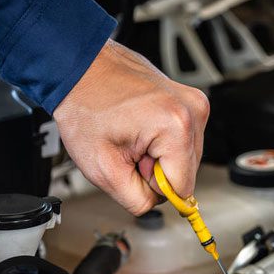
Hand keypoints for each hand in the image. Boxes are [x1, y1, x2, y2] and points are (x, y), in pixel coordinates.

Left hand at [53, 39, 208, 214]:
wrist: (79, 70)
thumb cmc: (85, 107)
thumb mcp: (103, 170)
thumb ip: (137, 200)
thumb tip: (157, 204)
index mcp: (176, 127)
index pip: (182, 188)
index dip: (153, 187)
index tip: (133, 169)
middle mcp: (193, 111)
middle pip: (187, 172)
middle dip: (156, 170)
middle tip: (129, 150)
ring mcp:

+ + + + +

Pictures stay out of the copy; print the material above exactly.

_Result of the exercise_:
Hand keypoints for each hand in the image. Boxes are [x1, y1, x2, y2] and points are (x, y), in pixel coordinates.

Left hand at [53, 39, 208, 214]:
wrist: (79, 70)
thumb cmc: (85, 107)
thumb mcp: (103, 170)
thumb ip: (137, 200)
thumb tip: (157, 204)
index mcp: (176, 127)
index pip: (182, 188)
index dip: (153, 187)
index tip: (133, 169)
middle mcp: (193, 111)
middle pip: (187, 172)
middle dip: (156, 170)
middle tip: (129, 150)
ring mcp:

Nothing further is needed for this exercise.